EXERCISE DATA: Begin

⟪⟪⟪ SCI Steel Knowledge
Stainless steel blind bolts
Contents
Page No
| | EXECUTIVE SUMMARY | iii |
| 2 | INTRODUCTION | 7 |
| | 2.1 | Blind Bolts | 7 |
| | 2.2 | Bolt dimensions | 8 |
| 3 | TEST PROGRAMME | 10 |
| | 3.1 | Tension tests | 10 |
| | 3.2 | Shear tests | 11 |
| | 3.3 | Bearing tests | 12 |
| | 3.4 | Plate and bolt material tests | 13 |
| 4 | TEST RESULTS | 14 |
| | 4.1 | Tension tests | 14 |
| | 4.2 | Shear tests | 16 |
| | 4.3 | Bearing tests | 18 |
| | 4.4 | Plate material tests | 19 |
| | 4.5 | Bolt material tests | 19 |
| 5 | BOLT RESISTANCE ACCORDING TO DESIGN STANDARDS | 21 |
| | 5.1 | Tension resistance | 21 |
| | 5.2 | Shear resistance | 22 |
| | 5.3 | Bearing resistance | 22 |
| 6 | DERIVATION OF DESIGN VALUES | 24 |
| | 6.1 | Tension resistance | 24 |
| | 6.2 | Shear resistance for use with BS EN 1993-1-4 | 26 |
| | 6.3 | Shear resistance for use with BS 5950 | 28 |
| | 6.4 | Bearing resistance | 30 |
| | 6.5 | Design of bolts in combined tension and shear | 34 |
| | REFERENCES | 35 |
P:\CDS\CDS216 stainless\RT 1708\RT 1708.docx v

EXERCISE DATA: End

WHAT THE TASK REQUIRES »
Go through the data and return every record exactly.

REPLY »
⟪⟪⟪ SCI Steel Knowledge
Stainless steel blind bolts
Contents
Page No
| | EXECUTIVE SUMMARY | iii |
| 2 | INTRODUCTION | 7 |
| | 2.1 | Blind Bolts | 7 |
| | 2.2 | Bolt dimensions | 8 |
| 3 | TEST PROGRAMME | 10 |
| | 3.1 | Tension tests | 10 |
| | 3.2 | Shear tests | 11 |
| | 3.3 | Bearing tests | 12 |
| | 3.4 | Plate and bolt material tests | 13 |
| 4 | TEST RESULTS | 14 |
| | 4.1 | Tension tests | 14 |
| | 4.2 | Shear tests | 16 |
| | 4.3 | Bearing tests | 18 |
| | 4.4 | Plate material tests | 19 |
| | 4.5 | Bolt material tests | 19 |
| 5 | BOLT RESISTANCE ACCORDING TO DESIGN STANDARDS | 21 |
| | 5.1 | Tension resistance | 21 |
| | 5.2 | Shear resistance | 22 |
| | 5.3 | Bearing resistance | 22 |
| 6 | DERIVATION OF DESIGN VALUES | 24 |
| | 6.1 | Tension resistance | 24 |
| | 6.2 | Shear resistance for use with BS EN 1993-1-4 | 26 |
| | 6.3 | Shear resistance for use with BS 5950 | 28 |
| | 6.4 | Bearing resistance | 30 |
| | 6.5 | Design of bolts in combined tension and shear | 34 |
| | REFERENCES | 35 |
P:\CDS\CDS216 stainless\RT 1708\RT 1708.docx v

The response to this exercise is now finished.